• **ESTRATTO DEL DOCUMENTO**
Con la rabbia agli occhi. Itinerari psicologici nel cinema criminale italiano
Fabrizio FogliatoQuali sono le idee o le tesi principali che sostieni nel libro?
Prendendo in considerazione oltre 200 film e 85 opere letterarie, e accumulando trame, battute di sceneggiatura, stralci di romanzi o verbali della polizia, resoconti psicanalitici, dichiarazioni di giudici e commissari (veri e finzionali) ho assemblato un tomo definitivo e caleidoscopico sulla Storia del nostro Paese, così come si è originato da una “scena primaria” felice e insidiosa: il boom del benessere ha creato mostri che ancora imperversano. Il cinema criminale consente libero accesso al subconscio della realtà, dà visibilità alla Storia mediata dal filtro della rappresentazione e rilegge modelli storici e comportamentali. Utilizzando per la prima volta il punto di vista ufficiale della Polizia Italiana sul cinema criminale (con la ricerca ermeneutica sulla rivista ufficiale Polizia moderna) il saggio offre l’angolazione della verità del reale (non a caso l’articolo – riportato nel libro – che PM dedica al “poliziottesco” si intitola TESI INACCETTABILI). La suggestione dell’immagine filmica fa emergere, nel poliziesco italiano, una contraddizione di fondo: voler restituire il senso dell’ordine attraverso il disordine. Non solo; dalle pagine di Polizia moderna emerge quanto fuorviante, pervasiva e pericolosa sia l’immagine del commissario che doma le città violente: viola sistematicamente la legge che dovrebbe far rispettare, si mette contro i superiori “da scrivania”, si immola accettando punizioni e trasferimenti perché la sua unica ragione di vita (e di essere) è scendere in strada e urlare in faccia al cittadino-spettatore (che di ciò si autocompiace): «Io sono la legge».
Come hai deciso il titolo del saggio?

• **BREVE QUESITO**
Trascrivi dall'intervista sul cinema criminale il brano che comincia con "Con la rabbia" e finisce con "sostieni nel libro?". Le righe successive provengono da un'altra fonte.

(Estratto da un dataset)
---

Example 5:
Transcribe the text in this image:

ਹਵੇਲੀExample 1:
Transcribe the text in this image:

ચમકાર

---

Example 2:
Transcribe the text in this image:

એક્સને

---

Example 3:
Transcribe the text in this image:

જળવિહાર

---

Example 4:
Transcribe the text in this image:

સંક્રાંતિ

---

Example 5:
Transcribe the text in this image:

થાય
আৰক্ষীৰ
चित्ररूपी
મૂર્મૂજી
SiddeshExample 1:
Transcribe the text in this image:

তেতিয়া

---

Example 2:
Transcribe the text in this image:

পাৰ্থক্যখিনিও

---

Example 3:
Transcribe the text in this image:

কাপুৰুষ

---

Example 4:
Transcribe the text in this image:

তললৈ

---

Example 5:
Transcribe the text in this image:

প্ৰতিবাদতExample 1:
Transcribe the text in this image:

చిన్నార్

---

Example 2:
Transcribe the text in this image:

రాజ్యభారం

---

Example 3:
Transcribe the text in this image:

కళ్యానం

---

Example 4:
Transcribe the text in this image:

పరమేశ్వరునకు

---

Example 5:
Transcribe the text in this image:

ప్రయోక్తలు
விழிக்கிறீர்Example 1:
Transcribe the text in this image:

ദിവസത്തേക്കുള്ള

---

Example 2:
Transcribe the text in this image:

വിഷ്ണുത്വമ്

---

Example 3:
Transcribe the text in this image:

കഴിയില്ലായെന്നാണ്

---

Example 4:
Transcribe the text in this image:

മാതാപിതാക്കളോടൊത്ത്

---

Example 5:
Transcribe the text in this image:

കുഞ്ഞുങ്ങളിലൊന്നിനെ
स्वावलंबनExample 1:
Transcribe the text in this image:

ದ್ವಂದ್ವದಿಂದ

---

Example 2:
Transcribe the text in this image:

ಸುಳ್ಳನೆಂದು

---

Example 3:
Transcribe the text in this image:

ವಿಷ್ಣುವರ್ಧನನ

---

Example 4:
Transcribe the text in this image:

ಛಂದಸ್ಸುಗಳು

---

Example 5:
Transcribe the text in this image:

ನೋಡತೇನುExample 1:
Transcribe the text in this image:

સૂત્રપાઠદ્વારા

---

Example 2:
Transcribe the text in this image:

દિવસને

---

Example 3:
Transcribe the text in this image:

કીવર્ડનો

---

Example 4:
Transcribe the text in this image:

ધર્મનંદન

• **RISPOSTA COMPLETA**
Con la rabbia agli occhi. Itinerari psicologici nel cinema criminale italiano
Fabrizio FogliatoQuali sono le idee o le tesi principali che sostieni nel libro?